Docu-fiction sur Arte à 22 h 30

Notes on Blindness trailer - in cinemas & on demand from 1 July
Durée : 02:16

Malgré le disque noir qui obscurcissait peu à peu son champ de vision, confirmant le diagnostic irrémédiable des médecins après une énième opération, John Hull voulait conserver encore une lueur d’espoir. Aussi fine que celle qui lui permettait encore de deviner la silhouette de sa femme et de son dernier-né, Tom. Aussi, plutôt qu’aux cours de locomotion pour aveugles qu’on lui proposa, il préféra se consacrer à la préparation de ceux de théologie qu’il dispensait à l’université de Birmingham, constituant pour ce faire une petite équipe de lecteurs qui enregistraient les ouvrages dont il avait besoin pour enseigner. Puis, quand la « dernière perception de lumière s’est éteinte », il lui fallut se rendre à l’évidence, à 45 ans, il ne recouvrerait plus la vue.

D’une émouvante justesse

Loin de rester impuissant, John Hull va décider de se confronter à sa cécité afin « qu’elle n’ait pas raison de lui », dit-il dans le journal intime sonore qu’il commence en 1983. Protégeant ses proches de sa colère, de ses doutes et de son découragement, pendant trois ans, il livre à son magnétophone ses états d’âme mais aussi ses réflexions sur les bouleversements qu’engendre en lui ce monde de ténèbres. De ces Notes on Blindness, il tirera en 1991 Touching the Rock, traduit en France sous le titre Le Chemin vers la nuit, devenir aveugle et réapprendre à vivre (éd. Robert Laffont, 1995, épuisé), préfacé par le neurologue Oliver Sacks, qui salua un « chef-d’œuvre ». Partant de ces notes audio, mais aussi des entretiens qu’ils eurent avec John Hull et son épouse, Marilyn, ainsi que de leurs archives personnelles (enregistrements audio de leur fille, photo…), James Spinney et Peter Middleton ont construit un docu-fiction aussi captivant qu’éclairant sur le fond, envoûtant sur la forme poétique et onirique.
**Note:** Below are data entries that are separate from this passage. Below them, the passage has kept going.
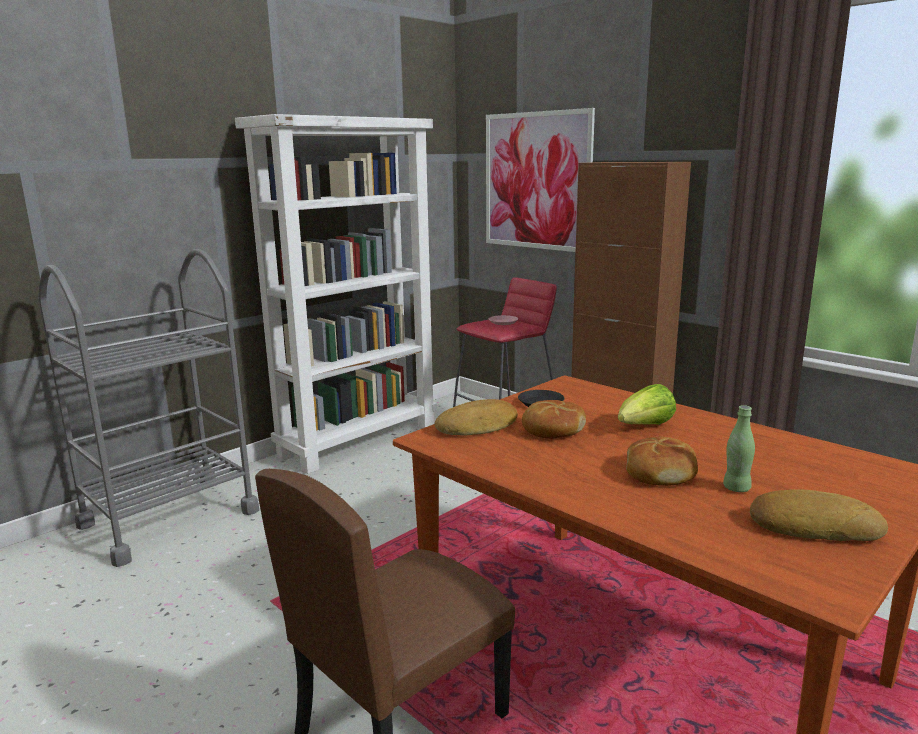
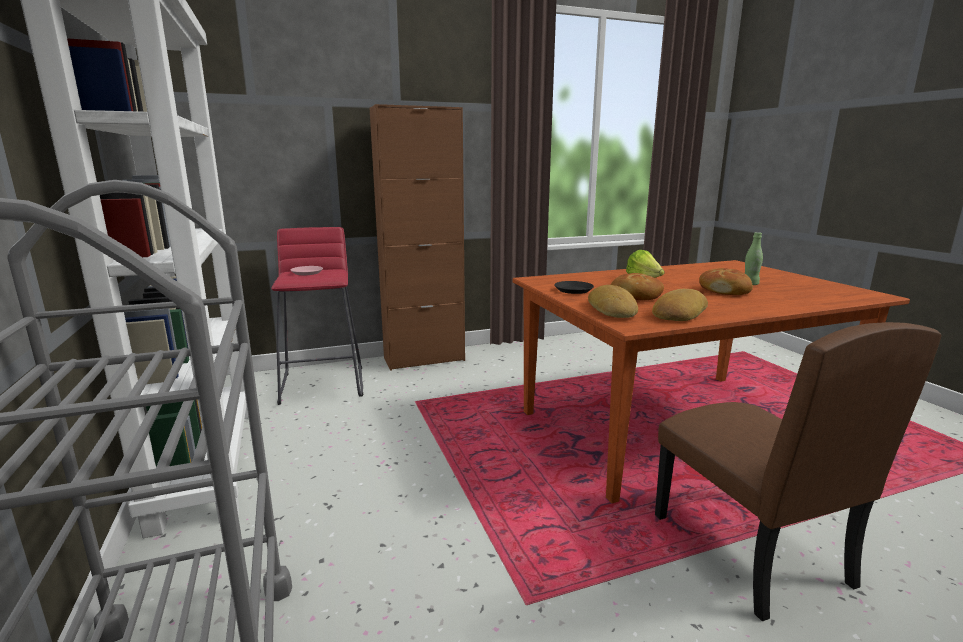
camera: 65 degrees left, 0 degrees up
picture [486,108,595,252] -> none
bread [750,489,888,541] -> bread moved to [652,289,708,321]

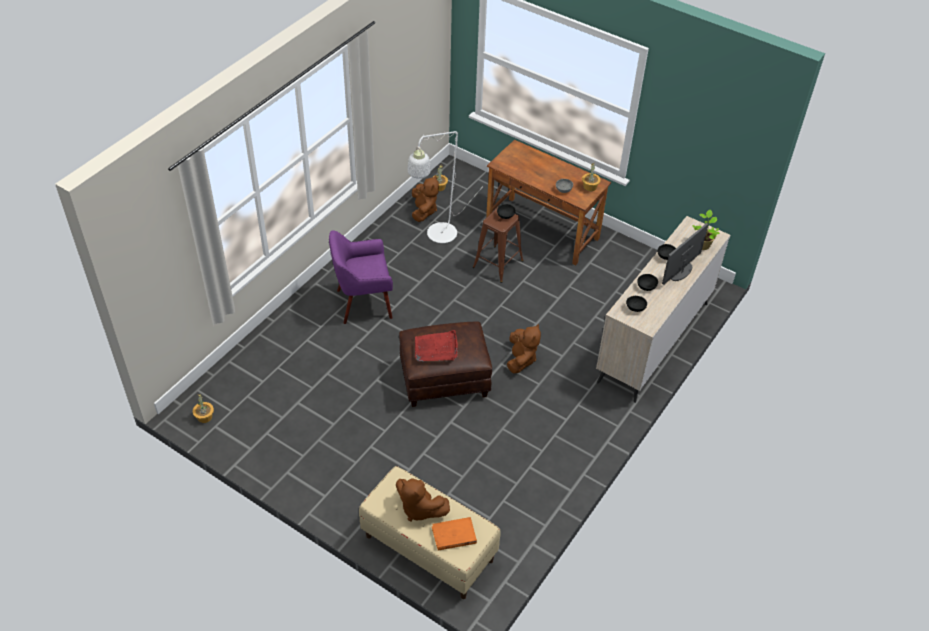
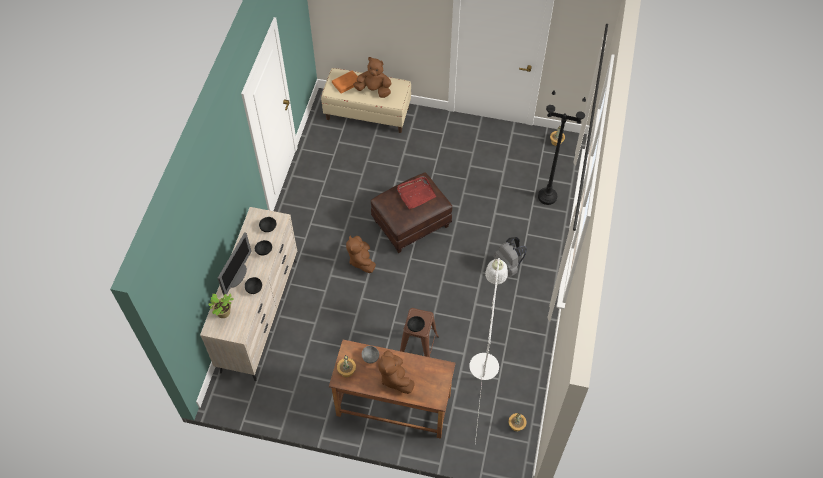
camera: 160 degrees right, 10 degrees up
purple armchair [329,231,393,324] -> grey backpack [494,237,527,277]
brown plush toy [412,175,439,222] -> brown plush toy moved to [378,350,415,394]
none -> black floor lamp [538,90,586,205]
Eté 1981. John Hull, écrivain et professeur de théologie, devient aveugle. « C’était là que j’ai pris conscience, que je devais me confronter à ma cécité. Car si je ne la comprenais pas, elle aurait raison de moi ». | Agat Films & Cie

Porté par deux comédiens d’une émouvante justesse (Renton Skinner et Simone Kirby) – auxquels Lambert Wilson et Elsa Lepoivre prêtent leur voix, Notes on Blindness s’offre comme une immersion singulière dans le monde intérieur de John Hull. Un monde où peu à peu les souvenirs, les visages et les lieux s’estompent ; où les sourires sans retour, envoyés telles « des lettres mortes », deviennent un effort ; où son subconscient, qui « nie encore la réalité », peuple ses nuits de visions idylliques ou cauchemardesques. Un monde où sourd la douleur diffuse d’un cerveau qui se meurt, privé de stimulations optiques ; où son corps trébuche et se cogne aux murs de la cécité. Un monde encore qui l’enferme dans la solitude et la nostalgie dont il lui faudra se déprendre pour trouver la force d’en refaçonner un autre, par petites touches (sonores, à l’image de cette pluie qui soudain redessine son décor), s’il veut demeurer ouvert aux autres et à la vie.

« Notes on Blindness – une expérience de l’obscurité » | D.R.

Au fil de cette plongée sensible et sensitive, peuplée de silences et irisée de poésie, où s’expriment l’impuissance douloureuse de n’être plus capable de protéger les siens et aussi les doutes du théologien face à Dieu, se dessine le cheminement d’une pensée humaniste qui, dans les ténèbres de la cécité, s’éclaire par la grâce et le don. Celui d’un livre et désormais d’un film, qui en redouble la beauté.

Dans le prolongement de ce docu-fiction, Arte propose également sur son site Notes on Blindness - Une expérience de l’obscurité, qui permet, grâce à la réalité virtuelle, de s’immerger dans le monde sensoriel de John Hull.

Notes on Blindness, de James Spinney et Peter Middleton (GB-Fr., 2016, 85min).